This then suggests that there is something special about null space
that is observed no where else. That is specifically true, but not
generally. What is implied by null is zero, and in a perfect world we
can say they are equivalent. Even a dipole inhabiting that null space
would bear it out, whereas an antenna with greater directivity along
that axis would not.

But I'm claiming you can't get directivity such that you can favor one
radiator over the other, by any antenna lying entirely in the null
space. In other words, any antenna you build in that null space will
detect zero field. The special thing about null space is simply that
it's a limit, and it makes a good vehicle for illustration because we
can more easily distinguish between nothing and something than between
two different levels.

However, if we open up the meaning of null to mean a point, or region,
within which we find a minimum due to the combination of all wave
contributions, then I would say a directive antenna is back in the
game, and that it exhibits Owens proposition (if I understand it - but
I still need to see Owen's elaboration).

I'll extend my hypothesis to include all such regions. Create a null
space or region of any size or shape by superposing any number of waves.
I claim that any antenna, regardless of size or design, lying entirely
in that space or region will detect zero signal. In fact, no detector of
any type which you can devise, lying entirely within that null space or
region, will be able to detect anything or otherwise tell the difference
between the superposition and a simple region of zero field. It will
take only a single contrary example to prove me wrong.

Roy Lewallen, W7EL

On Fri, 20 Apr 2007 12:46:50 -0700, Roy Lewallen
wrote:

But I'm claiming you can't get directivity such that you can favor one
radiator over the other, by any antenna lying entirely in the null
space. In other words, any antenna you build in that null space will
detect zero field.

Hi Roy,

No dispute there either.

The special thing about null space is simply that
it's a limit, and it makes a good vehicle for illustration because we
can more easily distinguish between nothing and something than between
two different levels.

That is distinctive as being binary, certainly; but I am sure there is
something between two different levels that are distinguishable to the
same degree.
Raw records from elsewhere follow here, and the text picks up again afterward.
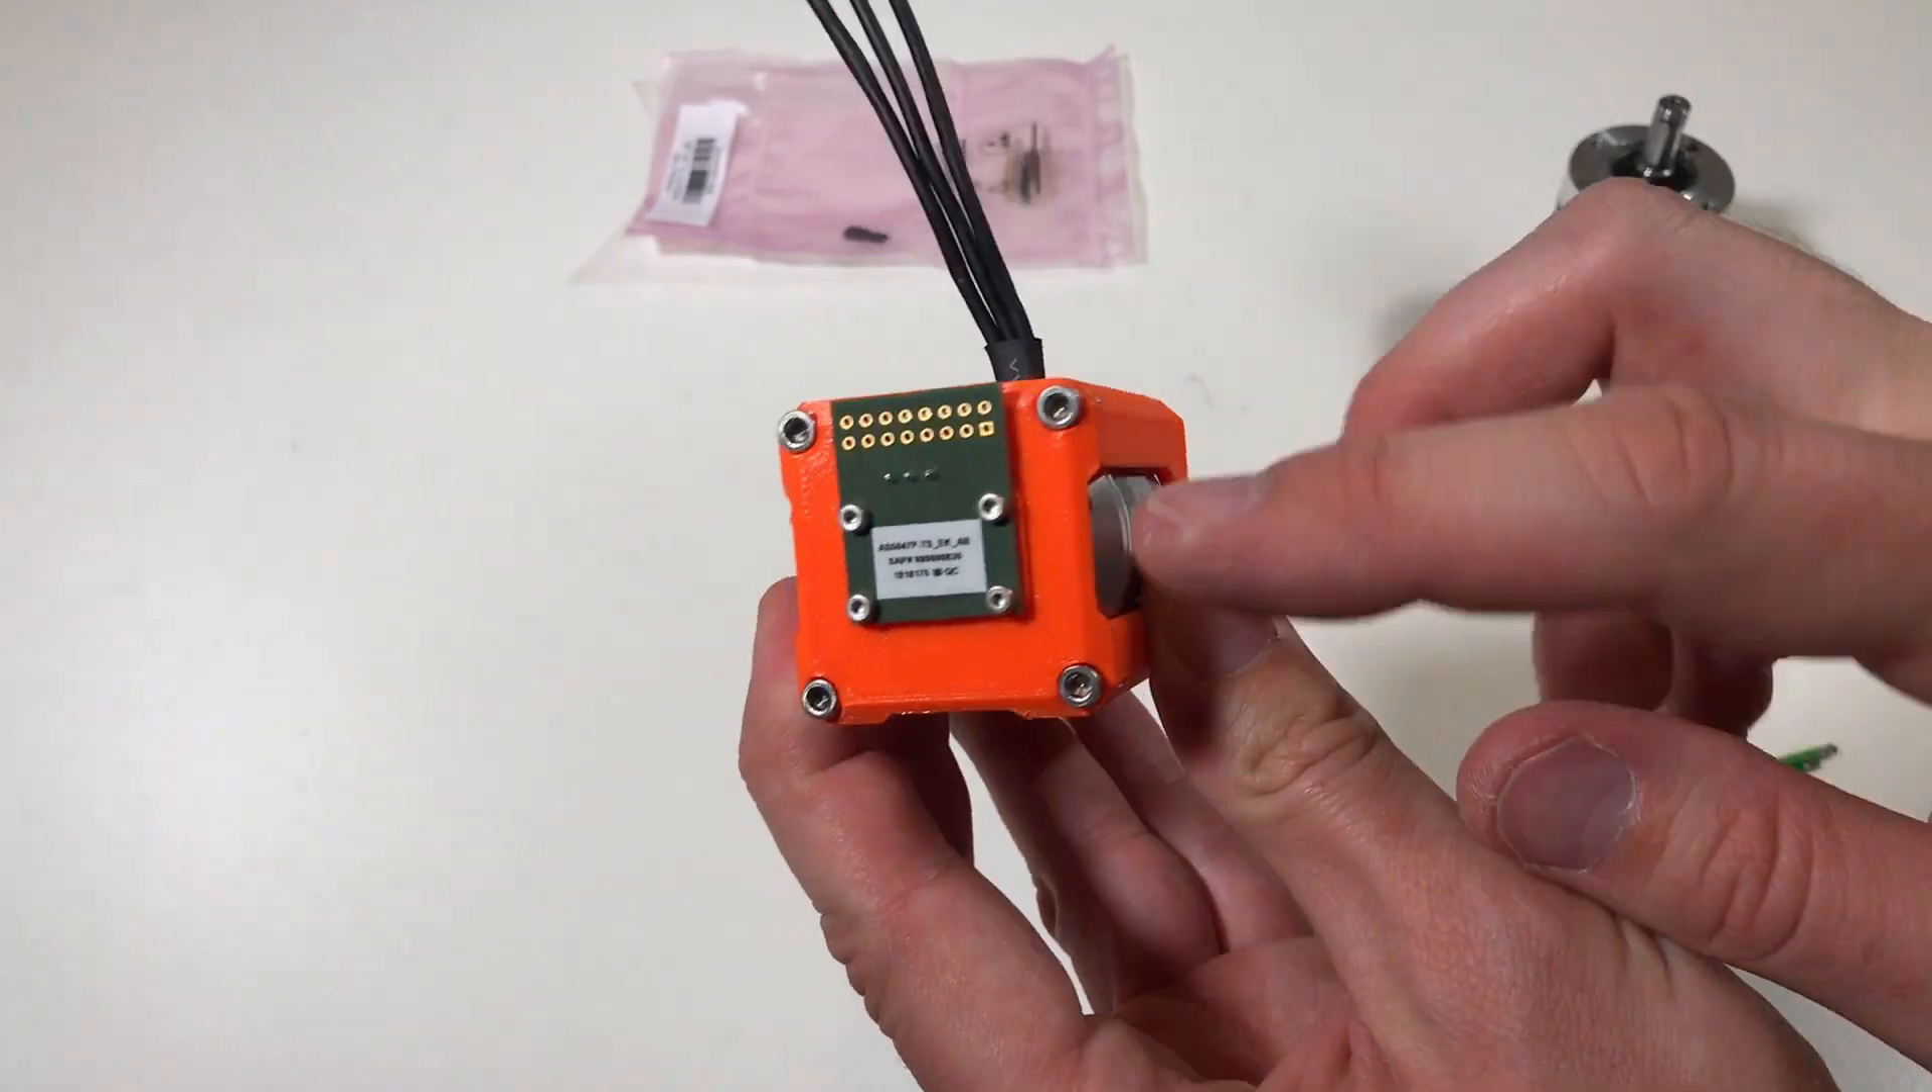So the main part is assembled.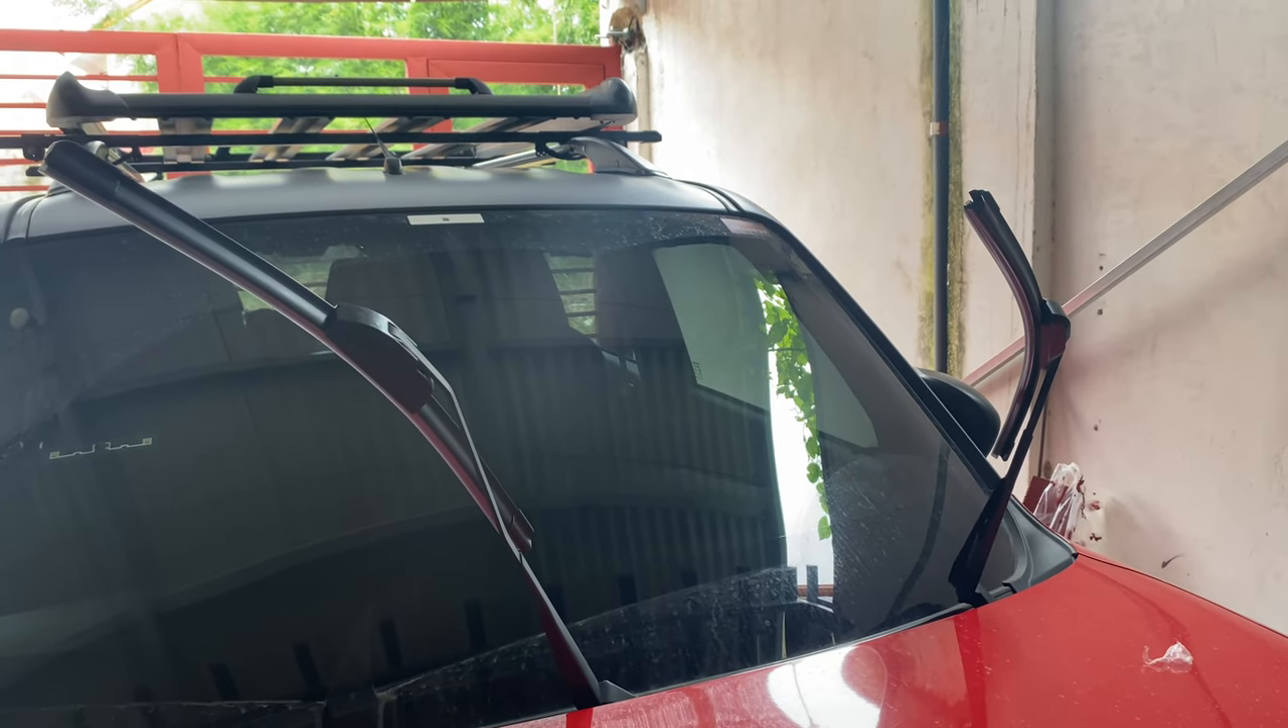Nakabit ko na yung dalawang wiper natin mga bossing.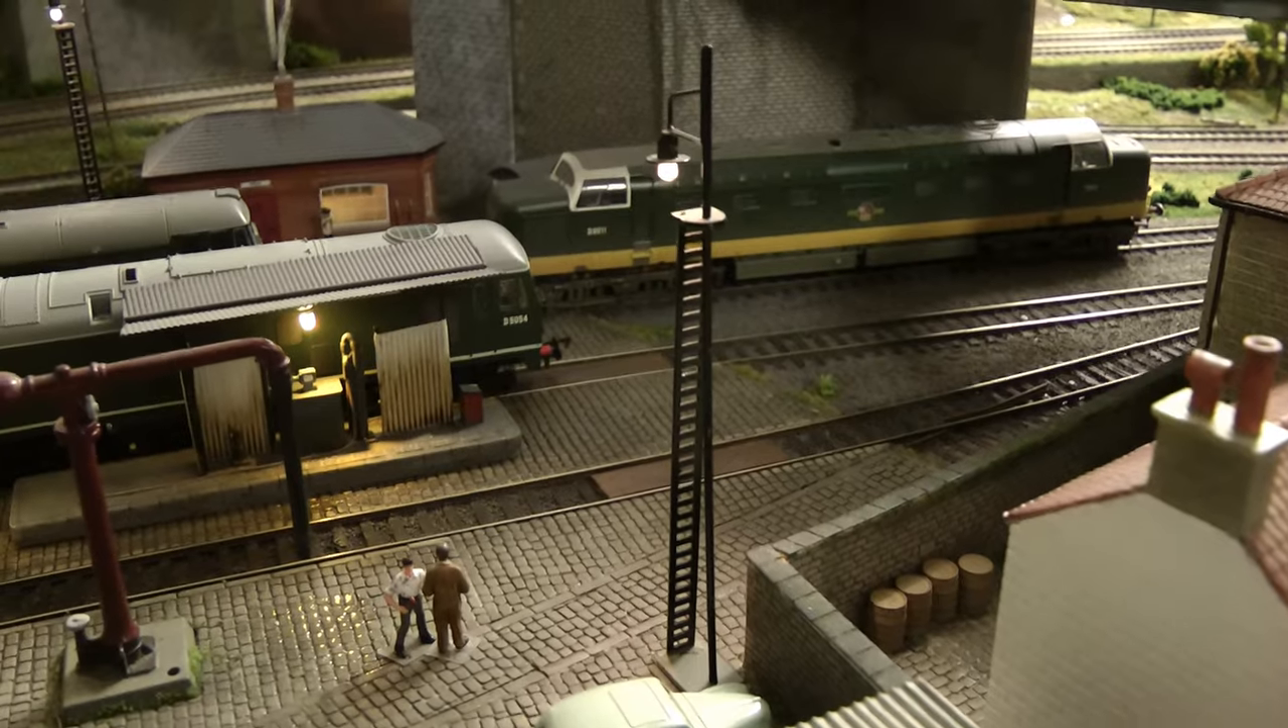We have now reinstated the yard lamp and um it's not that far from where it was before.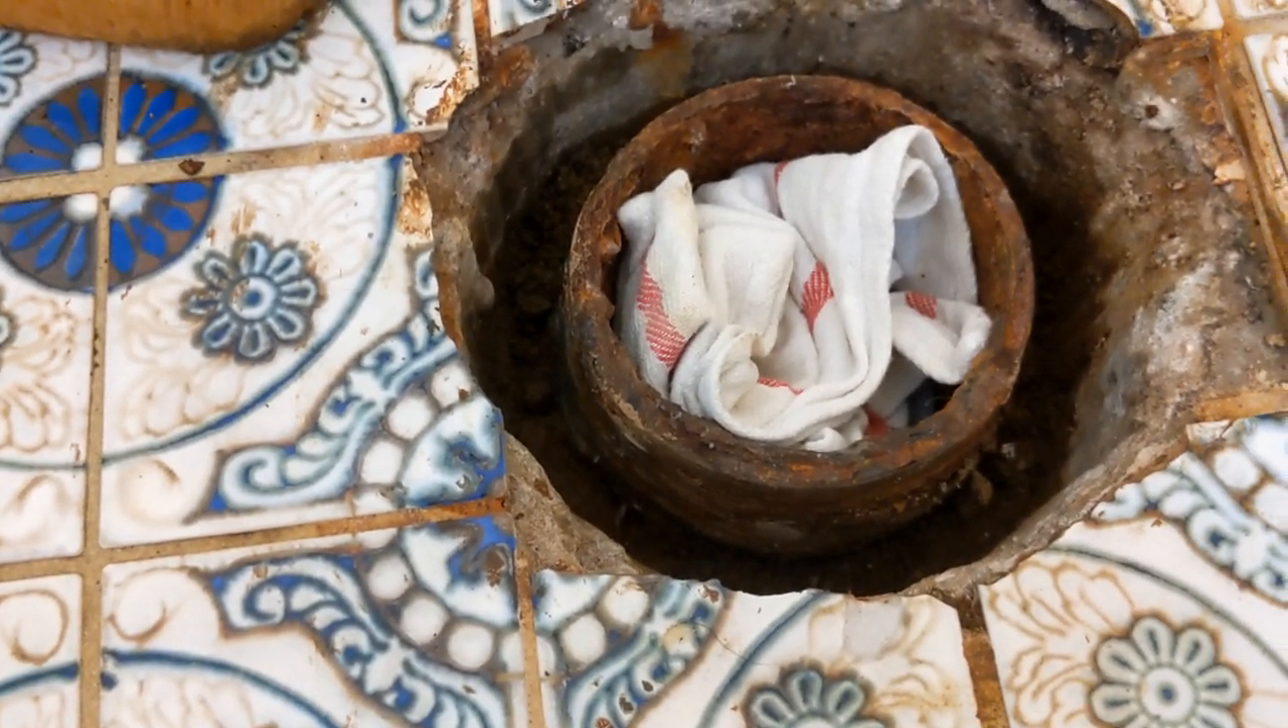But, as you might be able to see, there's a decent sized gap between the drainpipe there and the concrete slab.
The difference between 0 and 1 is no greater than
between 1 and 2.

However, if we open up the meaning of null to mean a point, or region,
within which we find a minimum due to the combination of all wave
contributions, then I would say a directive antenna is back in the
game, and that it exhibits Owens proposition (if I understand it - but
I still need to see Owen's elaboration).

I'll extend my hypothesis to include all such regions. Create a null
space or region of any size or shape by superposing any number of waves.

But this says nothing of the quality of "null" as I extended it above
which could be supported by a directional antenna. As I am still
unsure of the nature of Owen's proposition, I will leave the quality
of "null" for Owen to discuss or discard.

73's
Richard Clark, KB7QHC